Mr Gardner said part of the bank’s philosophy was to involve staff as much as possible in local community and charity projects.
“One of the things we are really proud of is that we have our own foundation in the Channel Islands,” he said.
“Last year the foundation supported 28 charities with almost £1million in funding. On the back of that, we encourage our colleagues to act as mentors for charities, which is great for charities and also great for colleagues. The challenge is that this is a finite resource of people and we have ambitions to grow, like many other businesses, so we need to be as good as we can be at recruiting and retaining the best people.
In terms of business objectives, Mr. Gardner said the mortgage market and commercial lending in the housing sector were potential growth areas.
“We have real ambition around the growth of our mortgage portfolio. We have seen good growth over the past two years on our mortgage financing – we have continued to do mortgages throughout the pandemic,” he said.
“We are looking at our loan-to-value offerings, our multiple income offerings and our pricing. We see it as a real opportunity, but we also see another side to it. We see opportunities in commercial banking. We haven’t been as strong as we would like, so we’ve rebuilt our sales team over the past two years. Hopefully some of this funding will help homes being built on the island.
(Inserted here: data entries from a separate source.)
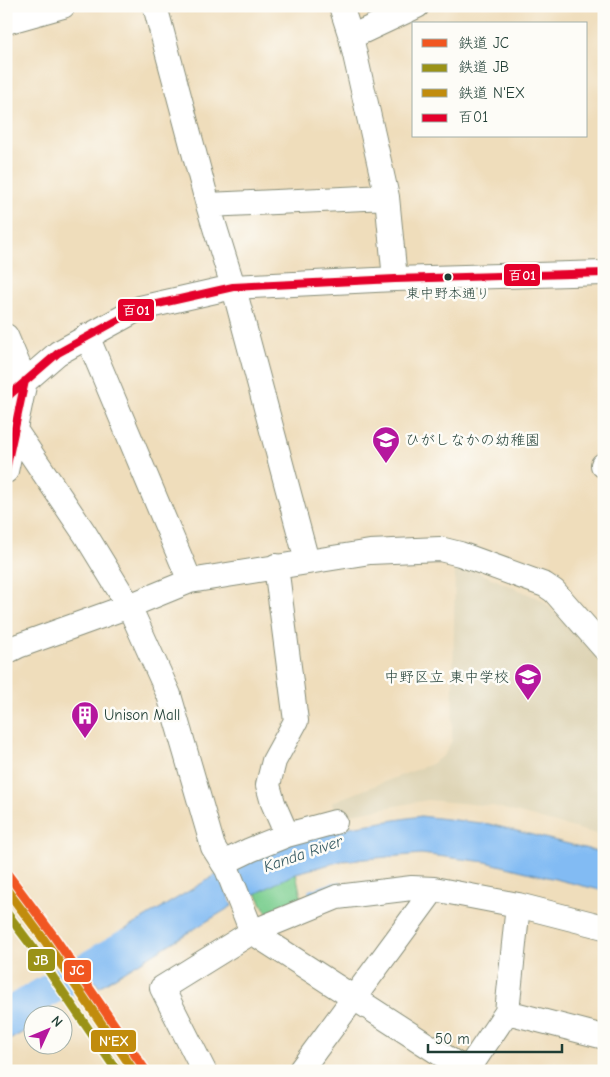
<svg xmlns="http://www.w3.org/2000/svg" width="610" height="1077" font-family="'Comic Neue','Klee One',sans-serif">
	<rect width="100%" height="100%" fill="#fdfcf7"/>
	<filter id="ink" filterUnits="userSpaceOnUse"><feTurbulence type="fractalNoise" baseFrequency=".02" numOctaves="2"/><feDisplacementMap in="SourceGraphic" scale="10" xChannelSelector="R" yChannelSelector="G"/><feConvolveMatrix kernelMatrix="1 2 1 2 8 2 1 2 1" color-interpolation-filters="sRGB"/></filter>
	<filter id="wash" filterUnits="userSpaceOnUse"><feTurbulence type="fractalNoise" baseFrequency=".0096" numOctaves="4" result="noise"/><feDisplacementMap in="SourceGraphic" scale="20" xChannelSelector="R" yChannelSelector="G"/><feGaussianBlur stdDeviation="1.12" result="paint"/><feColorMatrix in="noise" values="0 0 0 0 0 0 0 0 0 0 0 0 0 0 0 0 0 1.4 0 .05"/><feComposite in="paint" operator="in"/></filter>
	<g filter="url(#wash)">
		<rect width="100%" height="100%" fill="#efddbb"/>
		<path fill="#ded4b5" d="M455,562L542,600L604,662V836L493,806L428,800L335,817L332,802L431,764L444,755L452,740Z"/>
		<path fill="#7dcf91" stroke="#4e8662" d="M296,873L301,897L269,917L255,891Z"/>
		<path fill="#82bbf3" stroke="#507c94" d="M421,816L489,824L604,853V891L486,862L421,854L342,861L296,873L248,898L233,864L292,840L350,827Z
			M219,873L232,906L99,987L79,957Z
			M35,984L55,1014H32V1027L6,1042V1000Z"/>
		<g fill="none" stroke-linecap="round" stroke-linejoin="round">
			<path stroke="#82bbf3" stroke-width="5.5" d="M484,888H498
				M311,892L333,885H341"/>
			<path stroke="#82bbf3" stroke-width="32" d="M6,1015L125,946"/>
		</g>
	</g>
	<g filter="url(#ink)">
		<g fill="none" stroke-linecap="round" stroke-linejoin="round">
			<g stroke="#878d78" stroke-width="26">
				<path id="minor" d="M155,6L208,205L236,296L307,561
					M341,6L351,37L387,197L395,279
					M6,22L63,6
					M351,37L417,6
					M208,205L387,197
					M6,336L25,381
					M87,336L190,581
					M6,398L58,353L140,308L233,287L395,279L604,273
					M15,430L85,534L129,606L169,695L213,847L227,869L252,932L467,1071
					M603,465H604
					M6,471L25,381
					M276,566L296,721L274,761L268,785L273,803L287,835
					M6,652L18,646L129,606L190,581L370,552L440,549L460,554L545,585L554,591L604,648
					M223,863L250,850L287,835L335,822
					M507,1012L604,1037
					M204,1071L162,988L252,932L337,897L412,888L434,889L518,905L604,927
					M300,1071L434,889
					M467,1071L507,1012L518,905"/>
			</g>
			<use href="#minor" stroke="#fff" stroke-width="24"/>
			<g stroke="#fdfcf7" stroke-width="11">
				<path id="bus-1" d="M6,398L58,353L140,308L233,287L395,279L604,273
					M6,470L25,381"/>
			</g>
			<use href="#bus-1" stroke="#e4002b" stroke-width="8"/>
			<g stroke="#fdfcf7" stroke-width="12">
				<path id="rail-1" d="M6,872L53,935L146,1071"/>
			</g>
			<g stroke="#fdfcf7" stroke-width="12">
				<path id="rail-2" d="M6,912L33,948L117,1071"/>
			</g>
			<g stroke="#fdfcf7" stroke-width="12">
				<path id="rail-3" d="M6,889L45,941L134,1071"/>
			</g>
			<use href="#rail-1" stroke="#f15620" stroke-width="9"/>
			<use href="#rail-2" stroke="#9a9217" stroke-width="9"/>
			<use href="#rail-3" stroke="#c18c0d" stroke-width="9"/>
		</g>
	</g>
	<defs>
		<g id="school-pin" transform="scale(1.4375)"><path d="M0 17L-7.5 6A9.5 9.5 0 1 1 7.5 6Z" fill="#b5179e" stroke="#fdfcf7"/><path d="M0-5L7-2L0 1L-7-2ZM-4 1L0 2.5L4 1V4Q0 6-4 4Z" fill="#fff"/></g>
		<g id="building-pin" transform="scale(1.4375)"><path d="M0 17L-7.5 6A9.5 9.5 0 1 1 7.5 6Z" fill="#b5179e" stroke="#fdfcf7"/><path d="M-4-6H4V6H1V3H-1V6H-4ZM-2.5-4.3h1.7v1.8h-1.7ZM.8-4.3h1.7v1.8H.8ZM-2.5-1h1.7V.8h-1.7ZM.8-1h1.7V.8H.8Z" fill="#fff"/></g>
	</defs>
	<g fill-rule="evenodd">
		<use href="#school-pin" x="386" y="440"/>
		<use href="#school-pin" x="528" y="677"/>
		<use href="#building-pin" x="85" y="715"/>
	</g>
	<circle fill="#1f3d34" stroke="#fdfcf7" stroke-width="2" cx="448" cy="277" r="4.5"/>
	<g text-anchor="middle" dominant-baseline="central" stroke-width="5" stroke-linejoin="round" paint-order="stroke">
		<g font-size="14" fill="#1f3d34" stroke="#fdfcf7">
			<text x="448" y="293">東中野本通り</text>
		</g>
		<g font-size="15" fill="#1f3d34" stroke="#fdfcf7" text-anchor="start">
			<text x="405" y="440">ひがしなかの幼稚園</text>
			<text x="509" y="677" text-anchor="end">中野区立 東中学校</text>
			<text x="104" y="715">Unison Mall</text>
		</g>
		<g font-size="16" font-style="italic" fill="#385c64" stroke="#fdfcf7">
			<text transform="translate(303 854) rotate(-19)">Kanda River</text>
		</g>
	</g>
	<g stroke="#fdfcf7" stroke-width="2">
		<rect x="503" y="263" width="38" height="24" rx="5" fill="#e4002b"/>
		<rect x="117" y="298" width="38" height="24" rx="5" fill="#e4002b"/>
		<rect x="27" y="948" width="29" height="24" rx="5" fill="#9a9217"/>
		<rect x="63" y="959" width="29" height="24" rx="5" fill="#f15620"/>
		<rect x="90" y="1029" width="47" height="24" rx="5" fill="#c18c0d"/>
	</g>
	<g font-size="14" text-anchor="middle" font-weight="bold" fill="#fff">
		<text x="522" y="280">百01</text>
		<text x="136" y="315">百01</text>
		<text x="41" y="965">JB</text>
		<text x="77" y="975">JC</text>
		<text x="114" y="1046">N'EX</text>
	</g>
	<rect width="610" height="1077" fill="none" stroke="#fdfcf7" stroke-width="25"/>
	<rect x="412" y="22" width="175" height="115" fill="#fdfcf7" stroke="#a4b0a9"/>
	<rect x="422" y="39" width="25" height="8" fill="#f15620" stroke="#a4b0a9"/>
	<text x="458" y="48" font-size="15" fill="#1f3d34">鉄道 JC</text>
	<rect x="422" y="64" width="25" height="8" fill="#9a9217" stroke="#a4b0a9"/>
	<text x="458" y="72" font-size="15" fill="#1f3d34">鉄道 JB</text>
	<rect x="422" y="89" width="25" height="8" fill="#c18c0d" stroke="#a4b0a9"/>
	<text x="458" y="98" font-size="15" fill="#1f3d34">鉄道 N'EX</text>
	<rect x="422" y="114" width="25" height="8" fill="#e4002b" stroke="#a4b0a9"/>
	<text x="458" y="122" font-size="15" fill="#1f3d34">百01</text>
	<g transform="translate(48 1030) rotate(46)"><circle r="24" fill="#fdfcf7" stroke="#a4b0a9"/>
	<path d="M0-4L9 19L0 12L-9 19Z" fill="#b5179e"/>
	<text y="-8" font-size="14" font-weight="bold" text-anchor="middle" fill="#1f3d34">N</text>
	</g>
	<path d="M428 1044v8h134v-8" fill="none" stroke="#1f3d34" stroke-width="2.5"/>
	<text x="435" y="1044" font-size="15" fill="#1f3d34" stroke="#fdfcf7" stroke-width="4" paint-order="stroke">50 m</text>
</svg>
He added that the Lloyds Group also has “huge ambition and desire to be a leader in terms of the sustainability agenda”.
“In 2021 we have expanded our green funding to £5bn from £3bn. We have also raised, since 2016, £3.5 billion in green and sustainable bonds,” he said.
“We are also looking at what else we can do. If you look at the renovation of our branches, we are using more energy-efficient lighting. In 2022 we will have a 38% reduction in our carbon footprint in Jersey.
“We encourage colleagues to cycle to work and we have, through our Black Horse brand, a green growth finance initiative, where we will offer people reduced interest rates and no arrangement fees for asset financing specifically respectful of the environment.
“We educate our colleagues extensively on the sustainability agenda, looking at our own individual carbon footprints and looking at ways we can make a difference as a group. We have also committed to planting 10 million trees by 2030.’